Behaviorisme percaya bahwa semua perilaku, kepribadian manusia, bahkan moral dan kebudayaan, dasarnya adalah hukum efek. Seseorang menjadi penakut, misalnya, karena sejak kecil ia selalu ditakut-takuti, sedangkan seorang yang selalu dibanggakan oleh orang tuanya akan menjadi orang yang percaya diri. Demikian pula bahasa, yang menurut Watson adalah hasil conditioning sejak masa kecil.

Karena itu, menurut Watson, nilai dan moral (termasuk agama) adalah juga hasil conditioning sejak masa kecil masing-masing. Hukum rajam, misalnya, biasa-biasa saja di Arab Saudi sana, tetapi jangan harap terjadi di Indonesia karena memang di Indonesia tidak pernah ada sejarah hukum rajam.

Jadi, menurut hukum efek, conditioning dulu yang terjadi, dan kebiasaan yang berkembang akan diinternalisasikan dan akan dilanjutkan sebagai perilaku walaupun rangsang tak berkondisinya sudah tidak ada lagi. Dalam kasus Blacky, anjing itu akan tetap saja meloncat-loncat sambil berliur-liur walaupun majikannya tidak membawa tulang, bahkan kalau itu bukan bunyi ojek majikannya, melainkan ojek lain yang membawa tetangga.

Di sisi lain, kebanyakan orang awam justru percaya bahwa norma atau moral dulu yang harus ditanamkan kepada anak, sehingga kelak jika dewasa otomatis dia akan berperilaku normatif. Seorang anak, misalnya diajari oleh orang tuanya bahwa anak yang baik adalah anak yang rajin belajar dan rajin salat.

Maka anak itu dipaksa belajar atau dipaksa salat. Kalau perlu dihukum (dimarahi, dicubit, atau dikunci di kamar mandi). Makin anak menangis makin keras hukumannya. Si ibu mengira bahwa itulah cara terbaik untuk membina moral anak. Tetapi dari kacamata hukum efek justru belajar atau salat itu diasosiasikan dengan hukuman, bukan ganjaran. Akibatnya terjadi proses conditioning yang negatif. Anak makin malas belajar dan salat. Begitu juga dalam revolusi mental.

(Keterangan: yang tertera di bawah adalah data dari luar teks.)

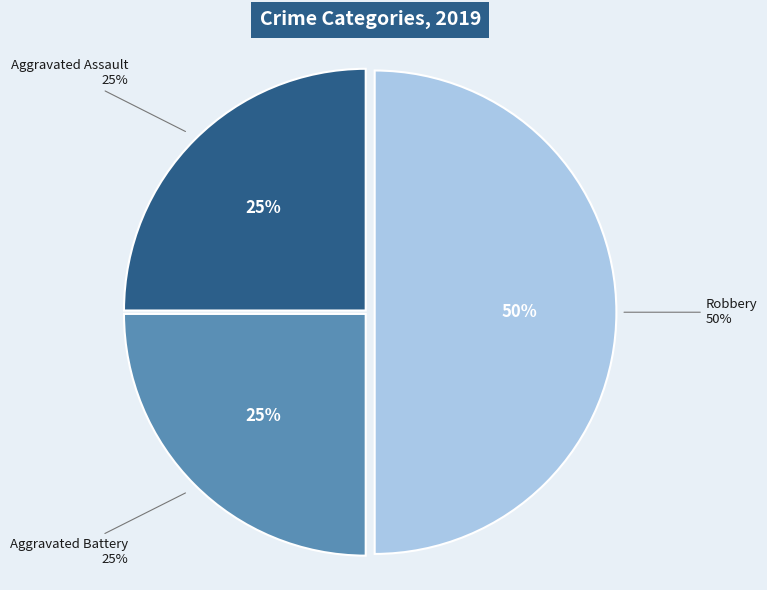

Is there any slice that represents more than half of the pie?

No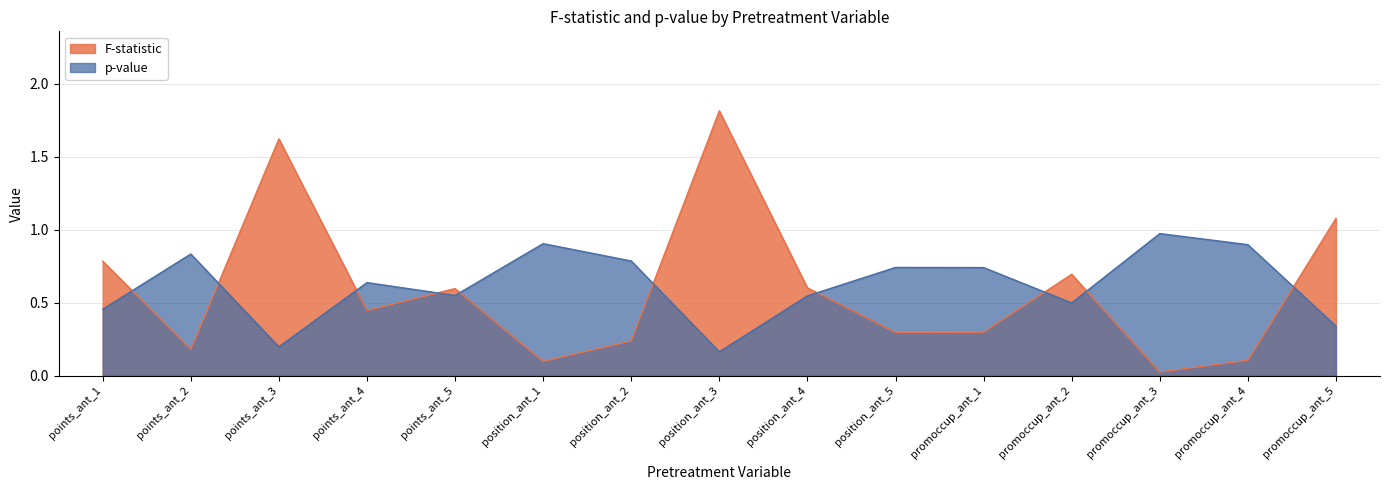

At which category is the sum across all series the highest?

position_ant_3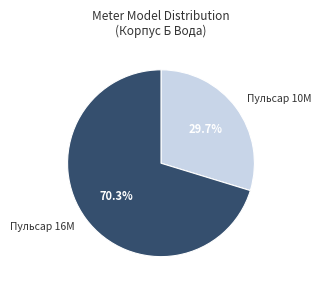

To the nearest percent, what portion does Пульсар 10M represent?

30%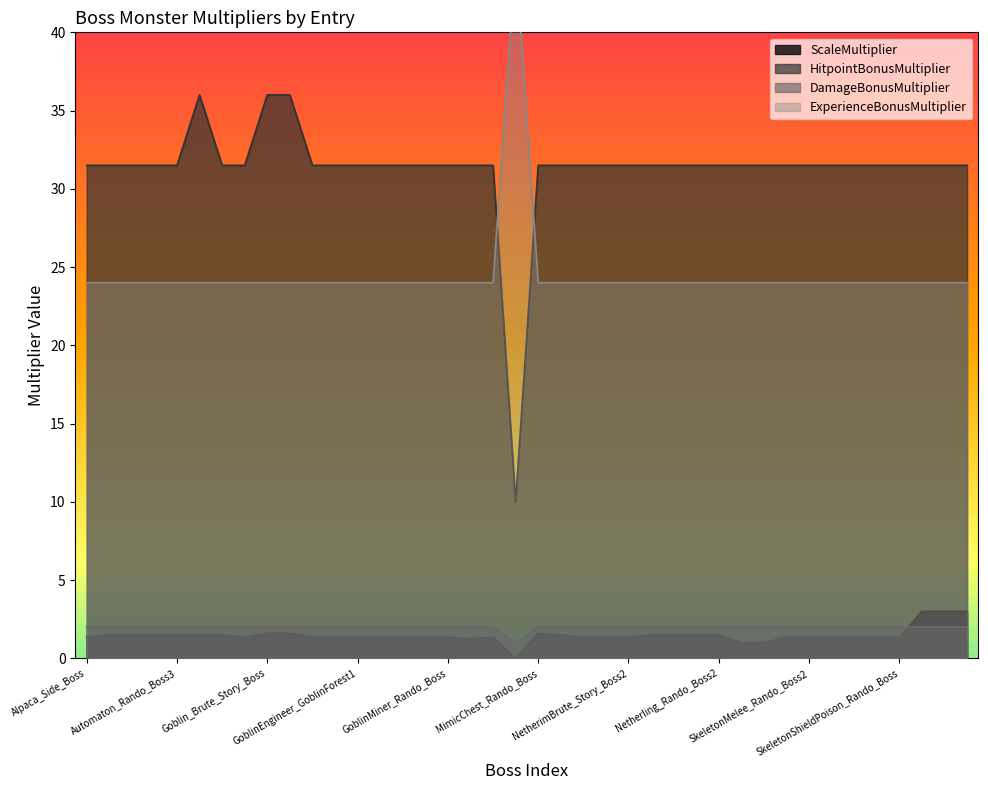

List the labels in order of DamageBonusMultiplier value, smallest first.

GoblinStabby_Story_Boss, Alpaca_Side_Boss, Automaton_Story_Boss2, Automaton_Story_Boss2_Mapworks, Automaton_Rando_Boss2, Automaton_Rando_Boss3, Automaton_Story_Boss, Automaton_Electric_Story_Boss, Goblin_Bomber_Rando_Boss, Goblin_Brute_Story_Boss, Goblin_Brute_Story_Boss3, GoblinChanter_Rando_Boss4, GoblinChanter_Story_Boss, GoblinEngineer_GoblinForest1, GoblinGunner_Rando_Boss4, GoblinInfested_Rando_Boss, GoblinInfested_Rando_Boss2, GoblinMiner_Rando_Boss, GoblinRider_Story_Boss, GoblinStabby_Rando_Boss3, MimicChest_Rando_Boss, Mossrat_Story_Boss, NetherimBrute_Rando_Boss2, NetherimBrute_Story_Boss, NetherimBrute_Story_Boss2, NetherimSpellbreaker_Rando_Boss, NetherimWarrior_Rando_Boss, NetherimWarrior_Story_Boss, Netherling_Rando_Boss2, ShadowBeast_Story_Boss, ShadowBeast_Story_Boss2, Skeleton_MeleeFire_Rando_Boss, SkeletonMelee_Rando_Boss2, SkeletonRangedPoison_Rando_Boss, SkeletonRangedFire_Story_Boss, SkeletonShield_Rando_Boss3, SkeletonShieldPoison_Rando_Boss, Spider_Electric_Rando_Boss, Spider_Fire_Story_Boss, Spider_Poison_Story_Boss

Bangsa ini memerlukan perubahan mental sehingga semua orang lebih tertib, disiplin, tidak mengamalkan jam karet, melayani dengan sebaik-baiknya, saling menghargai, jujur, antikorupsi, dan sebagainya. Menurut hukum efek akan siasia saja kalau metodenya dari mental (pelajaran budi pekerti, pelatihan Pancasila, atau pendidikan agama) ke perilaku. Metode ini akan menghasilkan orang-orang yang normatif (bicara baik), tetapi kelakuan tetap saja nol (tetap saja korupsi, malas bekerja, maksiat, dsb).

Revolusi mental harus dimulai dari periferi (pinggir), dengan memaksakan perilaku yang benar dengan berbagai instrumen (termasuk penegakan hukum). Intinya, biasakan yang benar, bukan membenarkan yang sudah biasa. Sukses PT KAI adalah contoh konkret sebuah revolusi mental yang berhasil tanpa melalui proses mental itu sendiri. Cukup melalui proses conditioning saja.

Semua kebiasaan jelek (penumpang di atap kereta api, penumpang tidak membayar, tidak mau antre, PKL naik ke gerbong dll) lenyap hanya dalam waktu 1-2 tahun. Semua yang sekolah atau tidak sekolah, yang salat atau tidak salat, pokoknya berperilaku tertib dan disiplin sesuai aturan.